Patent Reform Act of 2009

One of Kappos' first orders of business will be helping to sculpt and implement the Patent Reform Act of 2009 (U.S. Senate Bill 515). The Patent Reform Act is presently before Congress and, if enacted, is expected to significantly reform the United States patent system. One of the important proposed changes recited in the bill is changing the United States patent system from a first-to-invent system to a first-to-file system (discussed in more detail below). Other significant changes to the Patent Reform Act affect how damages in a patent case are determined. In March, Kappos testified before the U.S. Senate Judiciary Committee in favor of the Patent Reform Act on behalf of IBM.

Harmonization

Due to the globalization of the world economy, there is support to harmonize the U.S. patent system with patent systems around the world. Certain provisions of the U.S. patent system are unique only to the U.S., such as our "first-to-invent" system rather than the "first-to-file" system mentioned above. A shift to a first-to-file system will allow the PTO to eventually eliminate interference proceedings. Supporters of the first-to-file system often argue that it will simplify priority contests, since one will need only to compare the respective filing dates of competing applications rather than conduct interference proceedings to determine priority. Interference proceedings have been criticized as complex and costly.

There is also substantial support for expanding a third party's ability to file a "protest" against a pending application. Third party protests are fairly common in many other countries, but are rare in the U.S. because they are severely limited. The current version of the Patent Reform Act of 2009 includes provisions that remove some of these limitations, which may expand the use of third party protests in the U.S. Kappos has supported harmonization and, in particular, has spoken in favor of implementing post-grant opposition procedures.

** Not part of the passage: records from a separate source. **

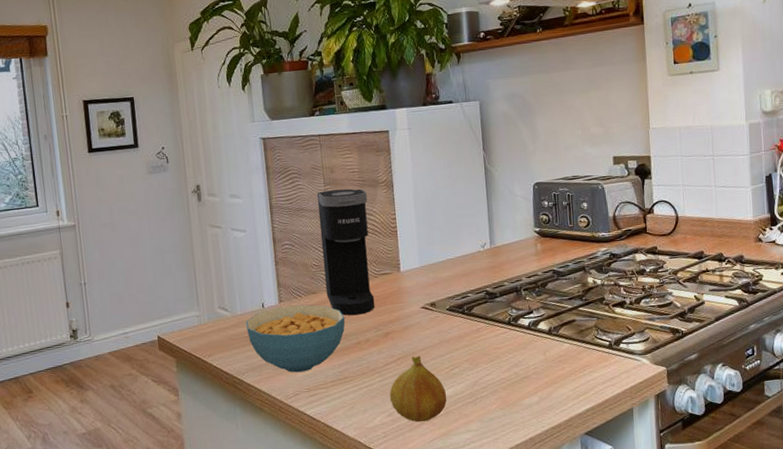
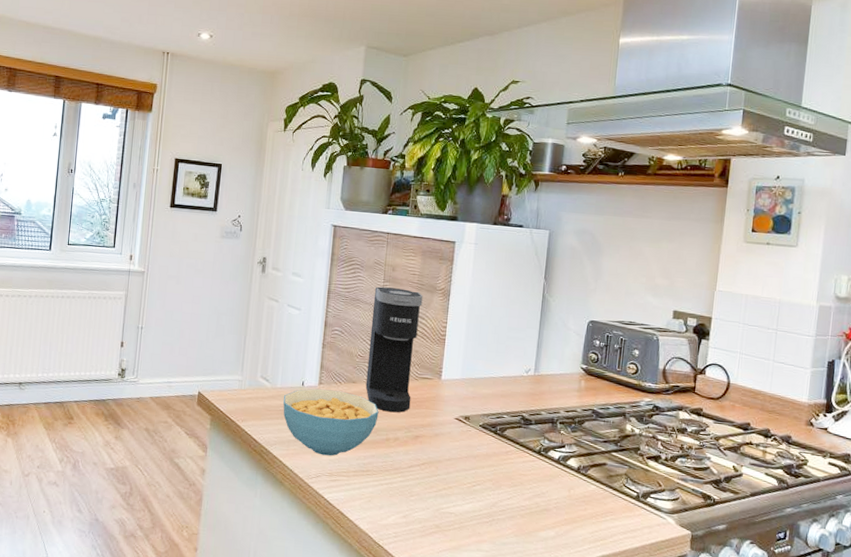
fruit: present [389,355,447,422] -> none [407,464,464,531]

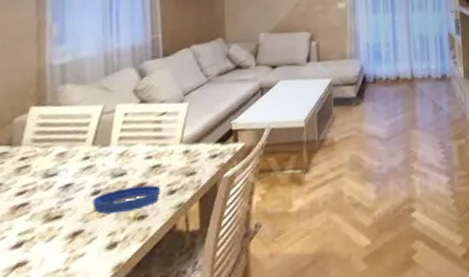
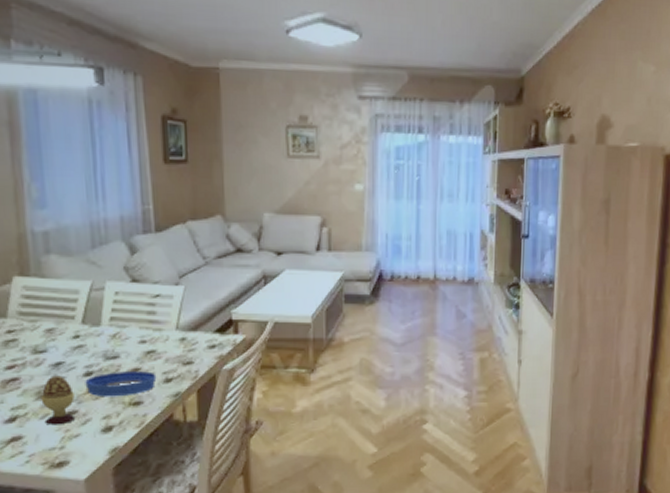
decorative egg: none [48,197,82,247] -> present [40,375,76,425]

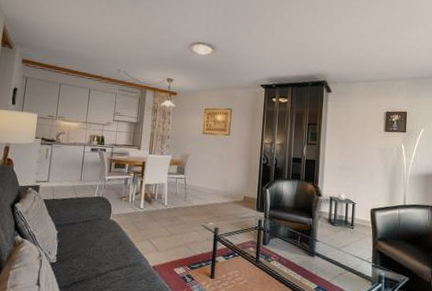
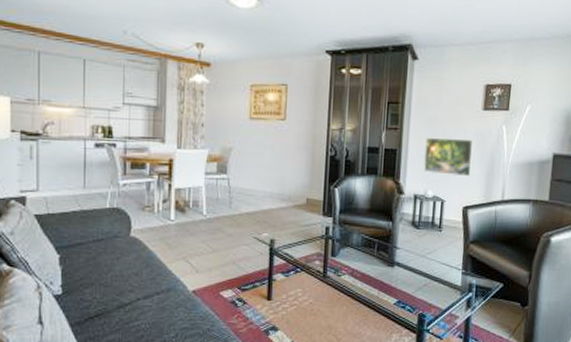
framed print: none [337,151,378,185] -> present [423,137,474,177]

The Patentability of Business Method and Software Patents

In June, the Supreme Court agreed to review the decision of Bilski v. Doll, in which the U.S. Court of Appeals for the Federal Circuit narrowed the patentability of "business method" patents. Although IBM is one of the leading filers of business method patents, Kappos wrote an IP Review article in 2007 in favor of tightening the inventive step standard to make it more difficult to obtain business method and software patents.

Summary

As the new Under Secretary and Director of the PTO, Kappos will face a number of challenges that will undoubtedly have an impact on the U.S. patent system. Given his background, we can expect to see an emphasis on improving efficiencies at the PTO. This may include expansion of the peer-to-patent program by inviting submissions from the open source software community to help identify prior art. Kappos' industry background may mean a greater understanding of the system from the patentee's perspective and his involvement in patent litigation may also signal a reluctance to issue overly broad patents. Certainly, he will use his industry experience running one of the largest corporate patent departments in the world to focus on procedural improvements in PTO operations.

According to Jim Pooley, a Morrison & Foerster patent partner, former president of the AIPLA and deputy director general-elect for the World Intellectual Property Association, "David is well known to the IP community as one of its most thoughtful and creative leaders. His deep participation in the public debate over patent reform and improved operations at the PTO puts him in an ideal position to lead the agency through its most challenging time in decades."

Because of the generality of this update, the information provided herein may not be applicable in all situations and should not be acted upon without specific legal advice based on particular situations.